THE RECORDS: Begin

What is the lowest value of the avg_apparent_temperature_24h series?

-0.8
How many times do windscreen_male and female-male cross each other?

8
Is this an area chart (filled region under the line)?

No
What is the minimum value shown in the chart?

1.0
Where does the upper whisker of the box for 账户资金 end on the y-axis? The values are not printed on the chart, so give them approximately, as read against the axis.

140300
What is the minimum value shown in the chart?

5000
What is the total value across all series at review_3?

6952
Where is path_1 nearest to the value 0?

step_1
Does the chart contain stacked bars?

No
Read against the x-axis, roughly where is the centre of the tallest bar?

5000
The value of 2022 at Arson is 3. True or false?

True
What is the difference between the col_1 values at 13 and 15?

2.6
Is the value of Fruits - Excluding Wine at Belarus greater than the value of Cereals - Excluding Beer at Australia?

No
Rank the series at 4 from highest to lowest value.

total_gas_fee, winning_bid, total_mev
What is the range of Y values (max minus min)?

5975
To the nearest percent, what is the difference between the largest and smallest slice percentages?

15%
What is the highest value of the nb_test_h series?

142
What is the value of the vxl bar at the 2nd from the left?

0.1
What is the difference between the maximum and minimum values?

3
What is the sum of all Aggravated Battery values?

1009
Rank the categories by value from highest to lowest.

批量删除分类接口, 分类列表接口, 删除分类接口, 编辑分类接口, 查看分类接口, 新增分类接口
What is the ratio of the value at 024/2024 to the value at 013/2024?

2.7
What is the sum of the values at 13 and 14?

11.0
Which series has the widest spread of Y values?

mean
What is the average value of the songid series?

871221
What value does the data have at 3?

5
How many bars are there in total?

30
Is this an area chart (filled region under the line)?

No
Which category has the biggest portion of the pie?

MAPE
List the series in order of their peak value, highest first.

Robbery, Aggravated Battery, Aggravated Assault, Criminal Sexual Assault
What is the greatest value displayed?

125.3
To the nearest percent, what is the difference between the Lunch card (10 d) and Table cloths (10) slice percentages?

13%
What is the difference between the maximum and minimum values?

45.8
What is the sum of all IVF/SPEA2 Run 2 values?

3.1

THE RECORDS: End

● **THE TASK**:
Could you output the lines above as a Markdown table, starting with the first line and going on through the line containing "What is the difference between the col_1", with a No. column for the row number and a Line column for the line, and blank lines left out?

● **TASK RESULT**:
| No. | Line |
|---|---|
| 1 | What is the lowest value of the avg_apparent_temperature_24h series? |
| 2 | -0.8 |
| 3 | How many times do windscreen_male and female-male cross each other? |
| 4 | 8 |
| 5 | Is this an area chart (filled region under the line)? |
| 6 | No |
| 7 | What is the minimum value shown in the chart? |
| 8 | 1.0 |
| 9 | Where does the upper whisker of the box for 账户资金 end on the y-axis? The values are not printed on the chart, so give them approximately, as read against the axis. |
| 10 | 140300 |
| 11 | What is the minimum value shown in the chart? |
| 12 | 5000 |
| 13 | What is the total value across all series at review_3? |
| 14 | 6952 |
| 15 | Where is path_1 nearest to the value 0? |
| 16 | step_1 |
| 17 | Does the chart contain stacked bars? |
| 18 | No |
| 19 | Read against the x-axis, roughly where is the centre of the tallest bar? |
| 20 | 5000 |
| 21 | The value of 2022 at Arson is 3. True or false? |
| 22 | True |
| 23 | What is the difference between the col_1 values at 13 and 15? |